Я мысленно согласился.
«Пусть им будет хуже, Фарроу».
Я тоже вытащил сигареты. Вдоль борта фургона стояли скамейки. Я сел, вытянув ноги, и затянулся. Покончив с сигаретой, я заметил, что возбуждение от погони внезапно угасло, оставив только желание поспать.
Я задремал, размышляя о том, чего только не бывает в жизни — едешь в Хоумстид, Техас, а оказываешься в Марионе, Индиана.
Фелпс не расстелил зеленой дорожки к нашему приезду, но ожидал нас вместе с Торндайком, когда наша передвижная тюрьма остановилась в глубине Медицинского Центра. Торндайк с тремя сестрами- амазонками выстроились эскортом вокруг Фарроу, словно конвоируя опасного преступника.
— Да, молодец! Вы устроили нам хорошую охоту, — самодовольно усмехнулся Фелпс.
— Разрешите, мы устроим еще одну, — ответил я нагло.
— Нет. Это лишнее, ведь у нас относительно вас грандиозные планы, — прогудел он весело.

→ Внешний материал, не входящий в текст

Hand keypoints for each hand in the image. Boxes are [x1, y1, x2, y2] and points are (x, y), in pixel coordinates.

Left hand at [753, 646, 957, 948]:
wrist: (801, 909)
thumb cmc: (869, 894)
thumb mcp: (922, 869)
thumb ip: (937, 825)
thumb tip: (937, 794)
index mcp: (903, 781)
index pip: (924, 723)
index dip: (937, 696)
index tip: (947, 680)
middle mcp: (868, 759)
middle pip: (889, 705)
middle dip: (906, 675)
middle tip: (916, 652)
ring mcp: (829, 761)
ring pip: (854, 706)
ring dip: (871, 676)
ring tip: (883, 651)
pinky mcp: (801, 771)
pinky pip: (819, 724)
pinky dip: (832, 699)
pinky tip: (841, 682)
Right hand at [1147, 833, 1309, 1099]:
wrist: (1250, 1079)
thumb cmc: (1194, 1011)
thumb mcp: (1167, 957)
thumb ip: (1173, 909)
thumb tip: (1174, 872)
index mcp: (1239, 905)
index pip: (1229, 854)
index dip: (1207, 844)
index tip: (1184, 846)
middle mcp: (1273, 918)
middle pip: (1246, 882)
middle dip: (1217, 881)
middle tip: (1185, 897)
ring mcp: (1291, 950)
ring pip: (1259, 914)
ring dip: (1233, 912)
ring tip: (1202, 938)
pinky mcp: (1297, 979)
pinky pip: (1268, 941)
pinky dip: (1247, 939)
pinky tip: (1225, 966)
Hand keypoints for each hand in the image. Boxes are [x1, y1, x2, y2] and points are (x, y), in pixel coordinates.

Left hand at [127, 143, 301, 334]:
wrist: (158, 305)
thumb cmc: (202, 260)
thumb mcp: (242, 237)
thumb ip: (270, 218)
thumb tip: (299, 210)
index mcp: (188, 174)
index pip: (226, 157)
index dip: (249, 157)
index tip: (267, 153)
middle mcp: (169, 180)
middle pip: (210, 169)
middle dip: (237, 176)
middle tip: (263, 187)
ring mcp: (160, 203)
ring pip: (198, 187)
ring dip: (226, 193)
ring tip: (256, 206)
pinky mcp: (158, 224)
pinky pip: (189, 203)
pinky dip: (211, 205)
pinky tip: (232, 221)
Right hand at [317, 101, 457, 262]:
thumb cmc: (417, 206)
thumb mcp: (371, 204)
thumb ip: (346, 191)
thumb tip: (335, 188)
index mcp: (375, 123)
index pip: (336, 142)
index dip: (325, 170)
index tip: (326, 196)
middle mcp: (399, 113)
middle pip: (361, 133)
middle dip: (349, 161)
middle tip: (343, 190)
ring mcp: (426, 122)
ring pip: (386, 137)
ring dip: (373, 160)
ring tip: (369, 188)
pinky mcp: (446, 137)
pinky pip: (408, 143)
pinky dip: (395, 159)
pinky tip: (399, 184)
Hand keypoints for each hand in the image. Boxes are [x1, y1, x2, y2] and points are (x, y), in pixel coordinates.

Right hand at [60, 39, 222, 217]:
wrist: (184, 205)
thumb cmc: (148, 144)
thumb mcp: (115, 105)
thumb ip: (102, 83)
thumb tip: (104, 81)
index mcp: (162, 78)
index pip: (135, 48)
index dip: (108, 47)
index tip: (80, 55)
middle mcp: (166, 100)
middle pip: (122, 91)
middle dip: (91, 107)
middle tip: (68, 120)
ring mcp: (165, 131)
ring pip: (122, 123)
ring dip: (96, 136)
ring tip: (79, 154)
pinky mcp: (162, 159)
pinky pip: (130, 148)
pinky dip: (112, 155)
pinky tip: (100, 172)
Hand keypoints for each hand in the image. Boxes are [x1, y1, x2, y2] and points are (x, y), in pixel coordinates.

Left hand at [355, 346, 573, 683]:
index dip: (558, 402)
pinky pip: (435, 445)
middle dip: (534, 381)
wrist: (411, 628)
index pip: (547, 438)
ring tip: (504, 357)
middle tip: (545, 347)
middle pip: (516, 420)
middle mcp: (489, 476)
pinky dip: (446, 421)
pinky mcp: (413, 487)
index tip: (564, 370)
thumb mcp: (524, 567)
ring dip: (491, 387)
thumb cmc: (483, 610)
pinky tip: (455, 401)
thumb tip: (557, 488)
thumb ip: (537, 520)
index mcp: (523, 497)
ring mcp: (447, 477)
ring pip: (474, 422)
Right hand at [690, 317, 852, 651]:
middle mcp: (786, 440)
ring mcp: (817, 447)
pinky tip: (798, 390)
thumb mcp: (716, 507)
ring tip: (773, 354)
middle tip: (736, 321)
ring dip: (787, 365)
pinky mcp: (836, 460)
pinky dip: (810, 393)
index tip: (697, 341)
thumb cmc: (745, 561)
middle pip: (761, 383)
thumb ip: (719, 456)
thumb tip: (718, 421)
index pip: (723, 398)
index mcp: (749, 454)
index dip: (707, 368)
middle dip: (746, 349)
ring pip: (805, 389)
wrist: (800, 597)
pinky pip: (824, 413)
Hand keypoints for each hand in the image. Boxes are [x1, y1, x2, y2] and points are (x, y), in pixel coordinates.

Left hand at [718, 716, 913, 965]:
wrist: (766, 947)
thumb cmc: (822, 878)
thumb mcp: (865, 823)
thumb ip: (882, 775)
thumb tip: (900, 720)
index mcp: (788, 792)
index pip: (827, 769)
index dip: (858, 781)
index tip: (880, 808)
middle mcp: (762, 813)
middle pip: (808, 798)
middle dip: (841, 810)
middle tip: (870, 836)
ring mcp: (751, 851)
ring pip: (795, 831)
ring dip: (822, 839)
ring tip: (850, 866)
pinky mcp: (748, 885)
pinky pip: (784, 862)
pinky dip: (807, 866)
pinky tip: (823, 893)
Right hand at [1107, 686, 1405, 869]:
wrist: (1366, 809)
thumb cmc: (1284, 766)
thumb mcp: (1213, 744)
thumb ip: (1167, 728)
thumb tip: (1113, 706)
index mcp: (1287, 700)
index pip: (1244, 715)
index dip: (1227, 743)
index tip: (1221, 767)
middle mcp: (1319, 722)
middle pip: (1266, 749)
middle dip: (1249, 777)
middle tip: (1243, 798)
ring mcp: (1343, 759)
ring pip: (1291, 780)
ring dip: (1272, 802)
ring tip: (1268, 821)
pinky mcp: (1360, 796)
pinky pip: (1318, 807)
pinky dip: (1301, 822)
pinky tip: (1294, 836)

— А есть у меня право выбора? Если да, то я отказываюсь.
— Вы слишком торопитесь, — сказал он, — и, по-моему, зря. Раскройте глаза.
— Для чего?
— Для чего, — проговорил он, махнув рукой, — В том-то и беда, что нынче люди не думают. Они слепо следуют за теми, кто думает за них.
— А я разве один из ваших последователей?
— Я преувеличил, конечно. Но только для того, чтобы показать, что вы одержимы старыми бреднями, встав на позицию лентяев и следуя по стопам своего отца.
— Бросьте! — огрызнулся я.
— Никто не может составить мнение за такой короткий срок. Запомните, большинство мнений нельзя отвергать только потому, что они не согласуются с вашими предвзятыми идеями.
— Послушайте, Фелпс! — пробурчал я, намеренно опуская его ученую степень, чтобы слегка уязвить. — Мне не нравится ваша политика и ваши методы. Вам не удастся…
— Вы ошибаетесь, молодой человек, — проговорил он спокойно, даже не рассердившись на мою неучтивость. — Я уже сказал, что мне чужды ваши игры. Я находился в полном неведении относительно существующей против меня оппозиции, пока вы так дерзко не привлекли к ней мое внимание. В прошлом году я усмирил инакомыслящих, обратив в бегство их основные силы, разрушил разветвленную сеть их коммуникаций и упрочил свое положение, открыто завладев всеми ключевыми позициями. А потом и вами, молодой человек. Беспокойной, но весьма необходимой особой для ведения такой войны. Вы лепечете о моей позиции, мистер Корнелл, и утверждаете, что она несостоятельна и обречена на гибель. Но пока вы стоите здесь и изрекаете всякие глупости, мы готовим главный штурм их основной базы в Хоумстиде. Мы взяли их на измор. Теперь достаточно малейшего толчка, чтобы опрокинуть их и разогнать на все четыре стороны!
— Прекрасная лекция! — хмыкнул я. — А кто автор?
— Оставьте ваш сарказм! — сказал он визгливо. — Вы им, видно, еще не переболели, мистер Корнелл.